Build & Learn
October 22, 2025

Video transcription made simple: From segments to timestamps

AI video transcription converts your videos to accurate, timestamped text in minutes. Transcribe files to TXT, SRT, or VTT for search, captions, and editing.

Kelsey Foster
Growth
Kelsey Foster
Growth
Reviewed by
No items found.
No items found.
No items found.
No items found.
Table of contents

Video transcription made simple: From segments to timestamps

This tutorial shows you how to build a complete video transcription system that converts spoken words into timestamped text using Python and AssemblyAI's API. You'll create a solution that processes video files and generates multiple output formats—plain text for documentation, SRT files for video editing, and VTT files for web players. The system handles everything from single video files to production-scale batch processing with speaker identification.

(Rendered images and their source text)
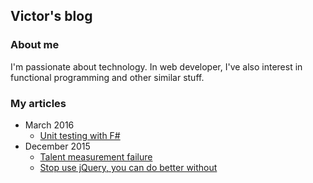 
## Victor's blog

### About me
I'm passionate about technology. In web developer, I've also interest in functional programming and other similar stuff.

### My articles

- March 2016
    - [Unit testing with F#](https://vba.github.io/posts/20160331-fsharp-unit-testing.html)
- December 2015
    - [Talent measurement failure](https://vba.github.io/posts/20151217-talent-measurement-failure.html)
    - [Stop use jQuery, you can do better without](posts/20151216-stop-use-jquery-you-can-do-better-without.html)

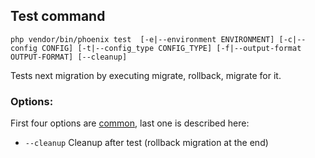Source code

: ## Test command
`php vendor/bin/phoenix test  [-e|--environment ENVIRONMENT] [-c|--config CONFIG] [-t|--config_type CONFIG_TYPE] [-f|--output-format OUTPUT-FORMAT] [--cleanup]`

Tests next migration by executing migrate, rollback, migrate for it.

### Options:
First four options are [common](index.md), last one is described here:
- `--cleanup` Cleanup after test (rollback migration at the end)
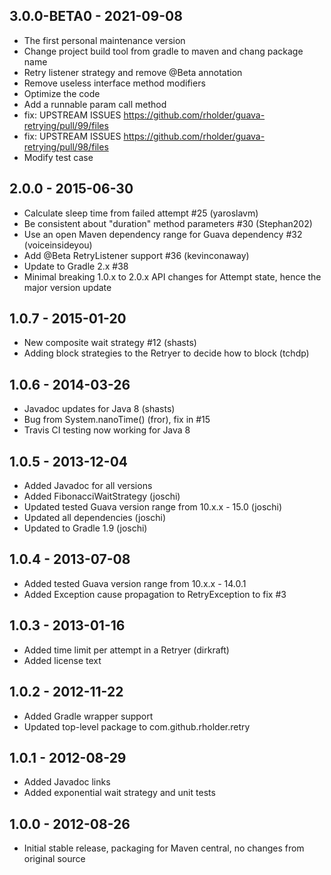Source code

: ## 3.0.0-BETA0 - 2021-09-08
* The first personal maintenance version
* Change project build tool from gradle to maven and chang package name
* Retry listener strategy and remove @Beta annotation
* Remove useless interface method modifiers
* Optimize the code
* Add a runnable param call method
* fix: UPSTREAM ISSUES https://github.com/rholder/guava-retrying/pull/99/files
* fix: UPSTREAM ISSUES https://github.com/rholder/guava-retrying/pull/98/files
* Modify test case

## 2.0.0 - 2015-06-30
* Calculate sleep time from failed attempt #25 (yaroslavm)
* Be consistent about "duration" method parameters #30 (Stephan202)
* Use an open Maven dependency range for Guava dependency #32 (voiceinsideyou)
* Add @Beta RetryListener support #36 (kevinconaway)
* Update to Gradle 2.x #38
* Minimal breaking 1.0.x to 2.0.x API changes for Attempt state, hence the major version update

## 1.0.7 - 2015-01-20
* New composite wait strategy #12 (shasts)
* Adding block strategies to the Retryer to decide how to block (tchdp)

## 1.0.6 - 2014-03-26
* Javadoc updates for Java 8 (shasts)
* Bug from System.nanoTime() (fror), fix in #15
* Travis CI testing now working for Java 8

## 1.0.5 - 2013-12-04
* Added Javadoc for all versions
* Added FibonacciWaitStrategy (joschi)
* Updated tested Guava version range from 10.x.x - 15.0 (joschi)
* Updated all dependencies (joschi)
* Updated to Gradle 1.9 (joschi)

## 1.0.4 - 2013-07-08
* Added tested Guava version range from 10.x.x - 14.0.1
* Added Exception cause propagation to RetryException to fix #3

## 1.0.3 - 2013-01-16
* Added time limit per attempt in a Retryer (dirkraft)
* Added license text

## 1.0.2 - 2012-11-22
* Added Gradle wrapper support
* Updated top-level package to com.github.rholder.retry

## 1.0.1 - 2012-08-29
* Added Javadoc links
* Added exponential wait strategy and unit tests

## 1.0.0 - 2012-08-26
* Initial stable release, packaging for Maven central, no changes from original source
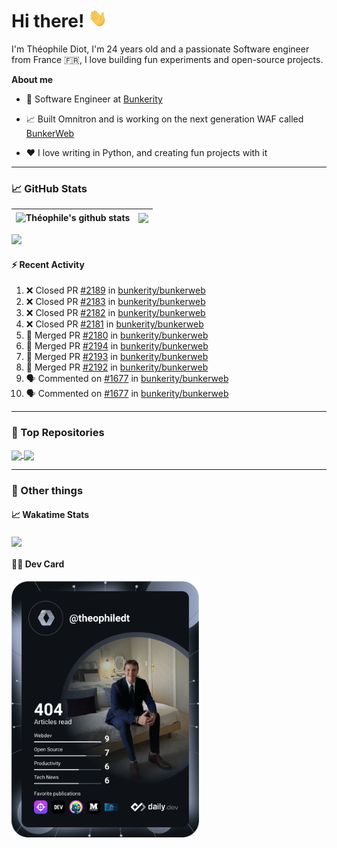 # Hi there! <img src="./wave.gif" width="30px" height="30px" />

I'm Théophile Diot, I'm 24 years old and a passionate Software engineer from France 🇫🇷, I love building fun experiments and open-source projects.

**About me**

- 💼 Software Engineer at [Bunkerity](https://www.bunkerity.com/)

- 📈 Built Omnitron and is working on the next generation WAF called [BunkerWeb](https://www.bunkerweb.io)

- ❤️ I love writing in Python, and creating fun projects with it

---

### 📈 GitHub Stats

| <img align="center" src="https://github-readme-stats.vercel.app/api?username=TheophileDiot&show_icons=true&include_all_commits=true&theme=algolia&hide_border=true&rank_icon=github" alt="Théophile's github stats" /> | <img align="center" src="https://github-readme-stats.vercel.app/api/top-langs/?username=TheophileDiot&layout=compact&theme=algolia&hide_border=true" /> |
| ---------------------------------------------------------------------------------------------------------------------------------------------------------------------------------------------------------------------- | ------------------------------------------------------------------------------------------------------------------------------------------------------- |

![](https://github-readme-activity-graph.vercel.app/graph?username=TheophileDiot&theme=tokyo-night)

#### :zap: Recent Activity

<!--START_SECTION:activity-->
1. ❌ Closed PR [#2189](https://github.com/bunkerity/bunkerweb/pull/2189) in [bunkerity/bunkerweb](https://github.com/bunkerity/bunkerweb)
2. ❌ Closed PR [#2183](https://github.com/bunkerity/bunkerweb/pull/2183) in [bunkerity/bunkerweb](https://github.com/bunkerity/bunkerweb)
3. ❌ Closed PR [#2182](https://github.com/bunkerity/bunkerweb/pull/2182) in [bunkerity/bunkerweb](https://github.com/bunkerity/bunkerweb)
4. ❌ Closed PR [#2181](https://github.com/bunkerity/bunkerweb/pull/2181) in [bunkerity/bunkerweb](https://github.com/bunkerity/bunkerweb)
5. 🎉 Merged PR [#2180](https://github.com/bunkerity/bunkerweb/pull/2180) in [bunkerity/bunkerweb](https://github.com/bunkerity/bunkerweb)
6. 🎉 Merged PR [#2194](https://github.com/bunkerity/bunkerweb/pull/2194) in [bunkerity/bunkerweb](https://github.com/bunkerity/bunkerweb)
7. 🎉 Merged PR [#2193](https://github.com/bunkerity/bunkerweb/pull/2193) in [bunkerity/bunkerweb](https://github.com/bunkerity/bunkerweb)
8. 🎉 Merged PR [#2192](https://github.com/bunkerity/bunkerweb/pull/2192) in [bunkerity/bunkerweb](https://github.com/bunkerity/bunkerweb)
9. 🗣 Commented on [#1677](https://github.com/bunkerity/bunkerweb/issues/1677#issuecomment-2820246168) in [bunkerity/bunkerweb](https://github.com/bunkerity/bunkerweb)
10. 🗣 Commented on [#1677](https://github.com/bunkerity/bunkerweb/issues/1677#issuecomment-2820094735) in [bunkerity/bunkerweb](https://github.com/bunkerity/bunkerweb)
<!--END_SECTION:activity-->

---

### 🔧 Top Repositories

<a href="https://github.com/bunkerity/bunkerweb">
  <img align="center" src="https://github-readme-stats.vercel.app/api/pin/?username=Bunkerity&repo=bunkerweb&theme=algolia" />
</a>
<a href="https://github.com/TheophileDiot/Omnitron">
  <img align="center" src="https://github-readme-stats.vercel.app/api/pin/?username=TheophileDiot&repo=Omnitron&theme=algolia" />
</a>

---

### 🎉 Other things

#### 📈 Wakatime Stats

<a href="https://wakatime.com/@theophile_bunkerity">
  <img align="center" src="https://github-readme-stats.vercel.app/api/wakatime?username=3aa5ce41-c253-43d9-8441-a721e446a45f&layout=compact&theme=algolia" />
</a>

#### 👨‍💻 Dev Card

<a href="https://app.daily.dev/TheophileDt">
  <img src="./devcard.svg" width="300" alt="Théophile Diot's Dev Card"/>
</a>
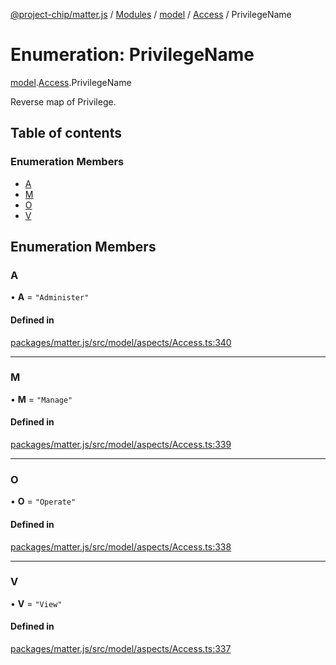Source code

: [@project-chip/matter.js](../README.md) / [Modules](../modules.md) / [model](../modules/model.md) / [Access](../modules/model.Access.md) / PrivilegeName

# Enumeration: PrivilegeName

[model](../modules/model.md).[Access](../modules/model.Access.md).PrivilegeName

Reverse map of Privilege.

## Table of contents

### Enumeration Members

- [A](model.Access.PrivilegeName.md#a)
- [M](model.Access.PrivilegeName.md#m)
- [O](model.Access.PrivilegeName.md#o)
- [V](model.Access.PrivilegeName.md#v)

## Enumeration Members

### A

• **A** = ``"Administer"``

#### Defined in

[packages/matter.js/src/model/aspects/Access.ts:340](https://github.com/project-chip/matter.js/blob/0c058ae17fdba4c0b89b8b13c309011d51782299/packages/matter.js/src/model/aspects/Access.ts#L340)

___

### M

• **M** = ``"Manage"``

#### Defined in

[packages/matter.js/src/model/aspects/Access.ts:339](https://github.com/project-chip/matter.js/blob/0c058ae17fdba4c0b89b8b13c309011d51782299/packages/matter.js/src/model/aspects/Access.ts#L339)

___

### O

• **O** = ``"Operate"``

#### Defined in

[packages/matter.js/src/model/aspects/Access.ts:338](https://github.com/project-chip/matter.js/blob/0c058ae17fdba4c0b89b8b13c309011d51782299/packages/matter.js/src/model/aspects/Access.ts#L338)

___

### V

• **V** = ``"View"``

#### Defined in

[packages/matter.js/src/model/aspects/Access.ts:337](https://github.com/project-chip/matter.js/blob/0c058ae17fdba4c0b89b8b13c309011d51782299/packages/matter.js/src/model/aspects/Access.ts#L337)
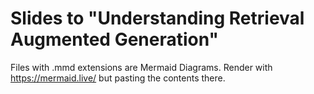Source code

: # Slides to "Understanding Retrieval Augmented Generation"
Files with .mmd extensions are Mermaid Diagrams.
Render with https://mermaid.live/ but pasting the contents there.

§ **REQUEST 1**
Please reproduce everything in the video transcription tutorial from "Table of contents" down to "with speaker identification.".
§ **REQUEST 2**
Take the video transcription tutorial further, starting from the point where it stops.

§ **TASK RESPONSE 1**
Table of contents

Video transcription made simple: From segments to timestamps

This tutorial shows you how to build a complete video transcription system that converts spoken words into timestamped text using Python and AssemblyAI's API. You'll create a solution that processes video files and generates multiple output formats—plain text for documentation, SRT files for video editing, and VTT files for web players. The system handles everything from single video files to production-scale batch processing with speaker identification.

§ **TASK RESPONSE 2**
You'll use AssemblyAI's Python SDK for async transcription, Python's built-in file handling for format conversion, and optional concurrent processing libraries for scaling to multiple videos. The implementation covers segment extraction, timestamp formatting, and export functions that produce industry-standard caption files compatible with major video editing platforms and streaming services.

What is AI video transcription and why timestamps matter

AI video transcription converts spoken words in your video files into text with precise timestamps, serving a video transcription market valued at $30.42 billion in 2024. This means each piece of text includes the exact start and end times when those words were spoken in your video. You get searchable text plus the timing data needed to create captions, jump to specific moments, or build interactive video experiences.

The timestamp precision is what separates basic transcription from video-ready output. Without accurate timing, you can't sync captions with speech or create clickable transcripts that jump to specific video moments.

Here's what different timestamp formats enable:

Format

Use Case

Timestamp Precision

Compatibility

TXT

Search indexing, documentation

None or paragraph-level

Universal text editors

SRT

Video editing, social platforms

Millisecond (00:00:00,000)

Premiere, Final Cut, YouTube

VTT

Web video players

Millisecond (00:00:00.000)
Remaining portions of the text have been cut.